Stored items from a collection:
=== Begin Enclosure ===
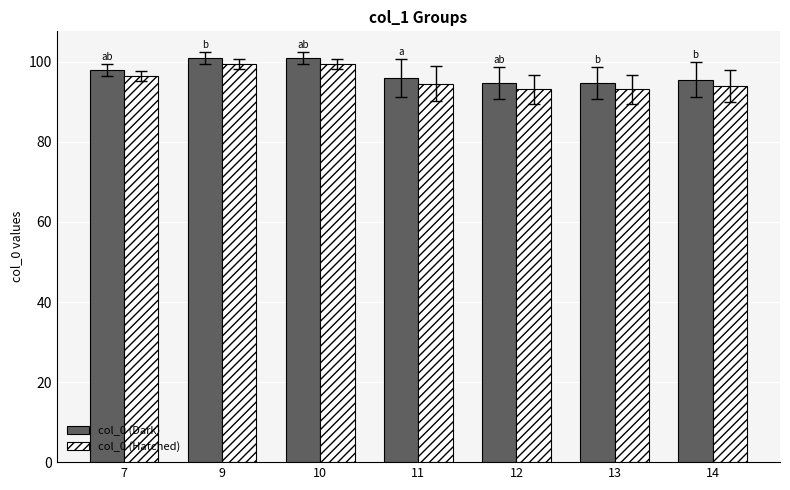

How many data points does each series have?

7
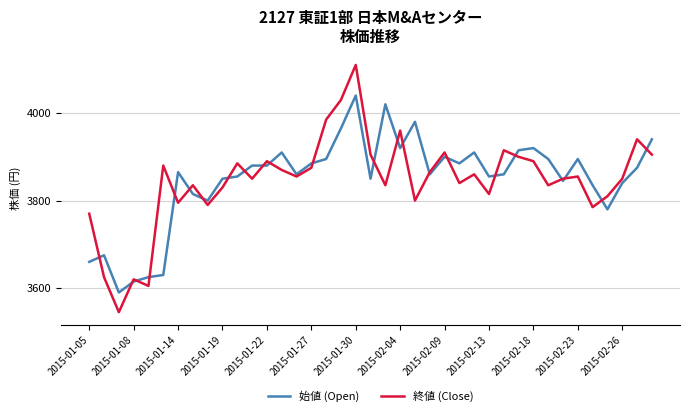

Which series has the widest spread of values?

終値 (Close)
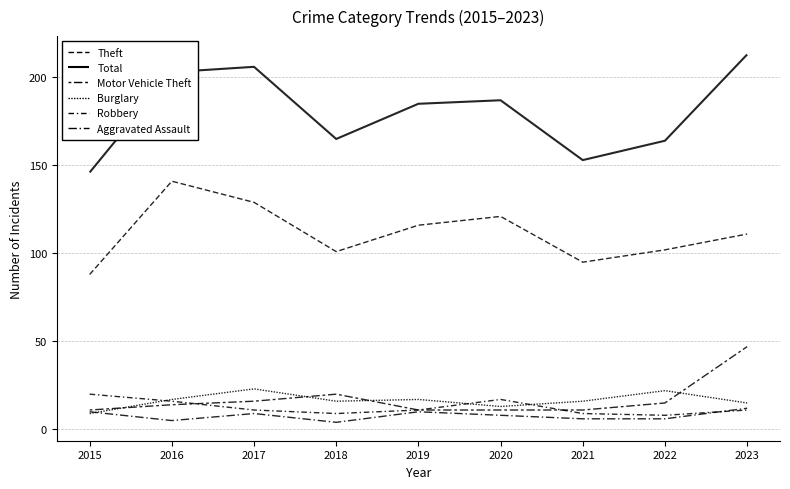

What is the sum of all Theft values?

1004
=== End Enclosure ===
**Activity**
Which lines in the material contain the word "values"? Copy each of them out in full.

**Solved exercise**
Which series has the widest spread of values?
What is the sum of all Theft values?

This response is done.